- Opening Delimiter -

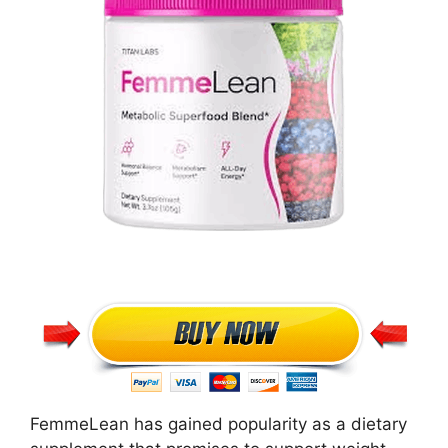
FemmeLean has gained popularity as a dietary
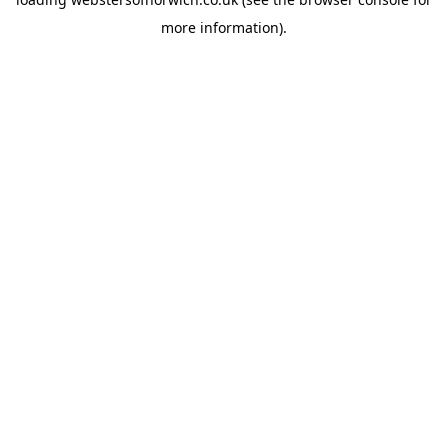
more information).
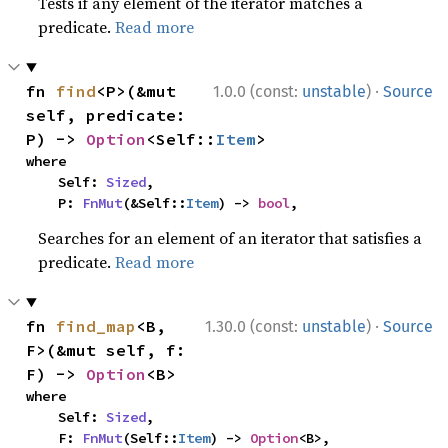
Tests if any element of the iterator matches a
predicate.
Read more
·
fn 
find
<P>(&mut 
1.0.0 (const:
unstable
)
Source
self, predicate: 
P) -> 
Option
<Self::
Item
>
where

    Self: 
Sized
,

    P: 
FnMut
(&Self::
Item
) -> 
bool
,
Searches for an element of an iterator that satisfies a
predicate.
Read more
·
fn 
find_map
<B, 
1.30.0 (const:
unstable
)
Source
F>(&mut self, f: 
F) -> 
Option
<B>
where

    Self: 
Sized
,

    F: 
FnMut
(Self::
Item
) -> 
Option
<B>,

- Closing Delimiter -

▶ [Activity]:
From the records above, return each line that includes "iterator".

▶ [Result for this task]:
Tests if any element of the iterator matches a
Searches for an element of an iterator that satisfies a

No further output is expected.